In the step (3), using blade coating or czochralski process, conductive ink is made to pass through the micro-structure of work die surface, Under the effect and capillarity of discontinuous dehumidifying, being filled in the conductive ink inside microstructured groove can be remained, and be in The conductive ink of groove top can be removed, to realize the filling of conductive ink.

2. a kind of method based on 3D printing and liquid bridge transfer manufacture large-area transparent electrode as described in claim 1, special Sign is: in the step (1), cleaning and dry substrate, and plasma bombardment is carried out to substrate surface using plasma processor Processing；According to the structure of the transparent conductive electrode of design, jet deposition 3D printing technique is melted using electric field driven, to print material Material prints micro-nano feature structure or pattern required for the transparent conductive electrode on substrate.

3. a kind of method based on 3D printing and liquid bridge transfer manufacture large-area transparent electrode as described in claim 1, special Sign is: the organic polymer material is liquid dimethyl silicone polymer, and coating thickness is 500nm-5mm.

4. a kind of method based on 3D printing and liquid bridge transfer manufacture large-area transparent electrode as described in claim 1, special Sign is: in the step (2-2), being heating and curing at 30 DEG C -45 DEG C 8-12 hours；

Or, using polyethylene terephthalate as supporting layer in the step (2-3), and with a thickness of 0.1-1mm；

Or, being heating and curing at 40 DEG C -60 DEG C 10-18 hours in the step (2-4).
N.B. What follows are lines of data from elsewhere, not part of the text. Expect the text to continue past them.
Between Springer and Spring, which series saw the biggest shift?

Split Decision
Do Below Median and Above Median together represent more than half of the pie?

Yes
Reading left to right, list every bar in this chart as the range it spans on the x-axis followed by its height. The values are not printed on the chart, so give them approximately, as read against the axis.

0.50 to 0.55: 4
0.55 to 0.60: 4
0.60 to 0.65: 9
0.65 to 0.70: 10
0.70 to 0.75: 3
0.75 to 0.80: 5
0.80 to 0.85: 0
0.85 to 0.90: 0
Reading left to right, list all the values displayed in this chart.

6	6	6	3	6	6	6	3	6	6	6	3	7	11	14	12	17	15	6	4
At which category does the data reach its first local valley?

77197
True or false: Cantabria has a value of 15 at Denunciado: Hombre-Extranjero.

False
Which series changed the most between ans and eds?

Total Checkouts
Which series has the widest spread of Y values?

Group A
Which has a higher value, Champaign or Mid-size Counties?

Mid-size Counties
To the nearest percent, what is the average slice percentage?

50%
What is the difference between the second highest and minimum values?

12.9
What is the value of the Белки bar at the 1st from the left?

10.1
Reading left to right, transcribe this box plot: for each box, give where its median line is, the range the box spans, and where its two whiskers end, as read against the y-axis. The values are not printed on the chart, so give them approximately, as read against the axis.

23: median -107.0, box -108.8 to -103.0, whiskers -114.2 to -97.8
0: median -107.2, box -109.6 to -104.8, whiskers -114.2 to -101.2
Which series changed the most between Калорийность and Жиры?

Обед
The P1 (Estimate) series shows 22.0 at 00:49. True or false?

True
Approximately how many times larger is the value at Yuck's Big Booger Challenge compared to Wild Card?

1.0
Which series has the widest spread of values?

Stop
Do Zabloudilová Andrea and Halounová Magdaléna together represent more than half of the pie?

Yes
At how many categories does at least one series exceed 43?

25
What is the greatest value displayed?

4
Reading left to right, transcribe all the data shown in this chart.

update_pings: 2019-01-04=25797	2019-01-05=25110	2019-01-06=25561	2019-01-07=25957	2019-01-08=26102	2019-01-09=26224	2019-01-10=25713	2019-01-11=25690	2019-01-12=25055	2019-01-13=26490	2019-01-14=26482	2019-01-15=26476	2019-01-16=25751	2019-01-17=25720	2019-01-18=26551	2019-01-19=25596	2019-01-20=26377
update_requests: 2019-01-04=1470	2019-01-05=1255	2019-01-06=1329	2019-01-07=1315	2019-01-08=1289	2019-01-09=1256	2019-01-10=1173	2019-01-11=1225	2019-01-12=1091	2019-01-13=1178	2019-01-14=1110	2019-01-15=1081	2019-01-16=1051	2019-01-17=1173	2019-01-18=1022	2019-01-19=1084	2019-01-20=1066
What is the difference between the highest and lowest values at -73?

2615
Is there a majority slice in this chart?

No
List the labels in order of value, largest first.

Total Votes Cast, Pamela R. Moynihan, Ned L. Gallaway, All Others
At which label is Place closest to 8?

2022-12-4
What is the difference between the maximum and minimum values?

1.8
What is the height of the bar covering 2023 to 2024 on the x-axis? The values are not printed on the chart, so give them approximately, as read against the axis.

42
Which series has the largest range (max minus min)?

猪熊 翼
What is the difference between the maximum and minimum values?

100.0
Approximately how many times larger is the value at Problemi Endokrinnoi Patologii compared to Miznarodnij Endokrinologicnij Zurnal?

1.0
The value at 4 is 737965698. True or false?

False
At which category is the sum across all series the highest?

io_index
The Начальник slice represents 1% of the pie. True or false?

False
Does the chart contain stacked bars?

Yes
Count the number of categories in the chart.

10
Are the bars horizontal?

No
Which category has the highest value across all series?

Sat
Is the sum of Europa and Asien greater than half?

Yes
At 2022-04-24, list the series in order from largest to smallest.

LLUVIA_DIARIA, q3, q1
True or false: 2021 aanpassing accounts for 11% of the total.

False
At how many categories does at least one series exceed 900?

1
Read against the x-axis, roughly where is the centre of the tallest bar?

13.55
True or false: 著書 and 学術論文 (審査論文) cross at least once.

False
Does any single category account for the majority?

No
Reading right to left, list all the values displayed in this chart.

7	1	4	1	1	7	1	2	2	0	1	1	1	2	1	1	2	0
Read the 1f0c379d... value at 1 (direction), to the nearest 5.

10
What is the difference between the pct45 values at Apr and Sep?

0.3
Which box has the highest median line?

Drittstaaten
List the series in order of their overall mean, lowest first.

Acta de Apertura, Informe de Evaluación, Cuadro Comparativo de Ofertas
5. a kind of method based on 3D printing and liquid bridge transfer manufacture large-area transparent electrode as described in claim 1, special Sign is: the conductive ink of the step (3), including nano silver conductive ink, nano-copper conductive ink, silver nanowires, graphene Conductive ink or/and carbon nanotube conducting ink, ink pellet surface free energy is between 30mJ/m²-70mJ/m²Between.

6. a kind of method based on 3D printing and liquid bridge transfer manufacture large-area transparent electrode as described in claim 1, special Sign is: the solidification temperature of the step (4): 100 DEG C -150 DEG C；Curing time: 10-20 minutes.

7. a kind of method based on 3D printing and liquid bridge transfer manufacture large-area transparent electrode as described in claim 1, special Sign is: the specific steps of the step (4), one layer of liquid adhesive layer is constructed between work mold and target substrate, with liquid Body volatilization, capillary force gradually increase, and pull two surface contacts, make to form good bringing into conformal contact between them；

Further, the liquid bridge medium of liquid adhesive layer is polar liquid.

8. a kind of method based on 3D printing and liquid bridge transfer manufacture large-area transparent electrode as described in claim 1, special Sign is: the method also includes step (5), further curing conductive structure is specific: making the Argent grain of dispersion in a certain way It forms silver-colored simple substance and forms conductive path；

For heat resistant substrate, the excellent electrode of electric conductivity is obtained using the method for thermal sintering；Flexible electronic product is used Plastic-substrates, using low-temperature sintering, electricity sintering or chemically sintered mode carry out.